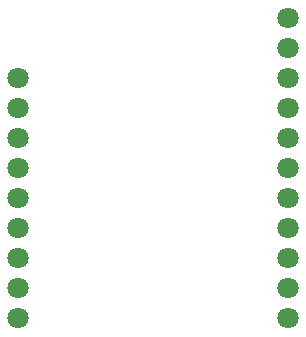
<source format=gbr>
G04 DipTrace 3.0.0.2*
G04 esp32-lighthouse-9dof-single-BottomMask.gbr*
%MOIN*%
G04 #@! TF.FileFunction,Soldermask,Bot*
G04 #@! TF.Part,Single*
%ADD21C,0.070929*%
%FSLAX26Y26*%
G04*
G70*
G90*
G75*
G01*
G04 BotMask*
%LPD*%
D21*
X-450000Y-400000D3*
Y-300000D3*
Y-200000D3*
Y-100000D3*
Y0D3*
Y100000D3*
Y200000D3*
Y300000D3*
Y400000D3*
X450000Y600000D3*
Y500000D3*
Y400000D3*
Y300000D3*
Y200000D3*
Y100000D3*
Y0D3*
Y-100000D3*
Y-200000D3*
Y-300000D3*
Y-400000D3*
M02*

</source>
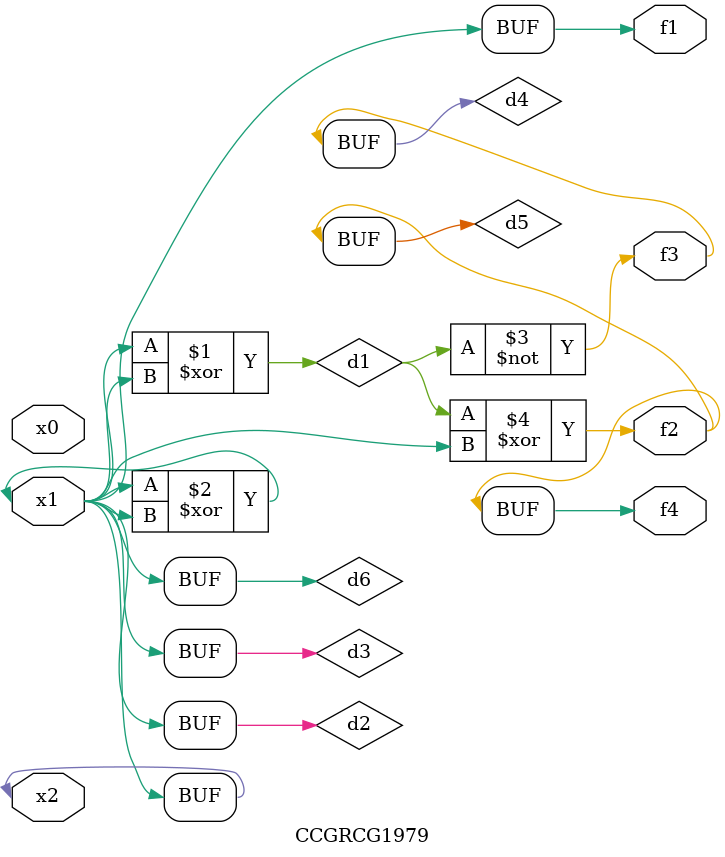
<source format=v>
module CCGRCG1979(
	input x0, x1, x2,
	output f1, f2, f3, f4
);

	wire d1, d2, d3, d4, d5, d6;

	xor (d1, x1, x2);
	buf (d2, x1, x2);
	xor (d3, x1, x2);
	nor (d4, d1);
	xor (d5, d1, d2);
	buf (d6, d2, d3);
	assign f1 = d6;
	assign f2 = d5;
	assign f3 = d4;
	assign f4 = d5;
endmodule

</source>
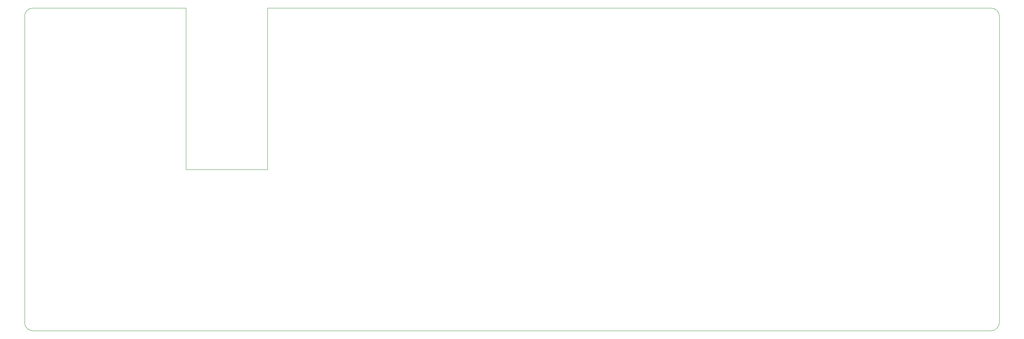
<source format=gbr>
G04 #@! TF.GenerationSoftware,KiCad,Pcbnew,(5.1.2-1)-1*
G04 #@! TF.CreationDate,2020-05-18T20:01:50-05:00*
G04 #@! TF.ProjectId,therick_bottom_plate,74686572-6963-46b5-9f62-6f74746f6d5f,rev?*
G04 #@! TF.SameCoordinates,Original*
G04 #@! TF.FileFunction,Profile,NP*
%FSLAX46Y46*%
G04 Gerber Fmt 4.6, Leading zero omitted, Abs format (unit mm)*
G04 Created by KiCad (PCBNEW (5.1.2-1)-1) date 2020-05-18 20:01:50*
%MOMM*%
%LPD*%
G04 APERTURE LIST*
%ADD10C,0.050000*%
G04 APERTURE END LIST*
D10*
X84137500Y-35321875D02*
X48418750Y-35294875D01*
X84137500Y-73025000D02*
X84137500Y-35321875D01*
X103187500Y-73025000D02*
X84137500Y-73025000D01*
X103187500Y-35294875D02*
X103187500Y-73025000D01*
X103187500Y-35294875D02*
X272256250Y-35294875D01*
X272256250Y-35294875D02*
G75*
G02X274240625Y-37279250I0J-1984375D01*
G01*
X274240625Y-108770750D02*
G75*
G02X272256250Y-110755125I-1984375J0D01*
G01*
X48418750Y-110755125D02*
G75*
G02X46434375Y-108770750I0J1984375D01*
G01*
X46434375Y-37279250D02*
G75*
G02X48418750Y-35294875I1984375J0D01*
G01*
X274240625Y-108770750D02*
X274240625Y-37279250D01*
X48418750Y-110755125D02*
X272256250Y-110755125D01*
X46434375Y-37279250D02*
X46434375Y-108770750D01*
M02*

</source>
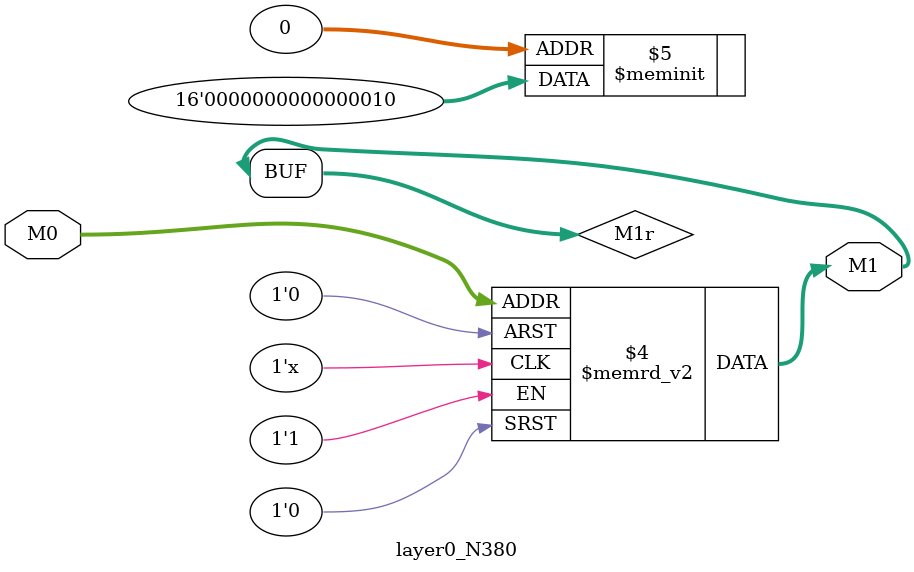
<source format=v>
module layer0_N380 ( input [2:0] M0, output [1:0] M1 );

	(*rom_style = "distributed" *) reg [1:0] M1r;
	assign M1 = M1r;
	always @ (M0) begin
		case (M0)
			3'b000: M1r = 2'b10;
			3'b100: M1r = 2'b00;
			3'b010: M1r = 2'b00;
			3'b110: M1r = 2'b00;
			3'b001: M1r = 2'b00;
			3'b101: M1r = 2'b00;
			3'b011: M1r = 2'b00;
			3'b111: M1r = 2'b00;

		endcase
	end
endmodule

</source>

======

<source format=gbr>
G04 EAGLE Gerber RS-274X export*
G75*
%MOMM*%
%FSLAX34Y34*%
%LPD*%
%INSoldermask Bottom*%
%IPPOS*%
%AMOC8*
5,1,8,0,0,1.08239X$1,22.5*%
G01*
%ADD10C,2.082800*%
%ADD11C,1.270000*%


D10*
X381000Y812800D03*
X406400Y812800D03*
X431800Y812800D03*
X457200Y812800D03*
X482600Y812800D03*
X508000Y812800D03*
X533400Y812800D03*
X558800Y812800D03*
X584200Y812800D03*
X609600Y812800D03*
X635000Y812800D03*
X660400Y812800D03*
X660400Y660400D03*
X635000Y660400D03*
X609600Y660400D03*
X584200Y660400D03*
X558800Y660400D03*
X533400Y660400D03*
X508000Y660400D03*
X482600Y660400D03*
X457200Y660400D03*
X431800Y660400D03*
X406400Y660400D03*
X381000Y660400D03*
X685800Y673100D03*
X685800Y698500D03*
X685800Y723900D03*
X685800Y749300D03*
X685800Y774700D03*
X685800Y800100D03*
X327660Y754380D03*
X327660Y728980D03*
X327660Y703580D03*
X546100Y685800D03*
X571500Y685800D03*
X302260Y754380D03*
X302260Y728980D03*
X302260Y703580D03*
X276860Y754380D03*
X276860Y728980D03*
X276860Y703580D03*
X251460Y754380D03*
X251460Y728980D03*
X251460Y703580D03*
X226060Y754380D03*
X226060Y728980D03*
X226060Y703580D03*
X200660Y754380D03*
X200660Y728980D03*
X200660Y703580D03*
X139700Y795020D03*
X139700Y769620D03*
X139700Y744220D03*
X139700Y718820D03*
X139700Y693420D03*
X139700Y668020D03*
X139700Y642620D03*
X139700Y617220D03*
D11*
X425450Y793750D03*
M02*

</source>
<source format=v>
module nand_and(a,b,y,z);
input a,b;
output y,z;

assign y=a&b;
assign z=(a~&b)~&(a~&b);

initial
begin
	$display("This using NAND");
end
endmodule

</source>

======

Using the data above, report how many lines include the string "KiCad" and add nothing to the number.

2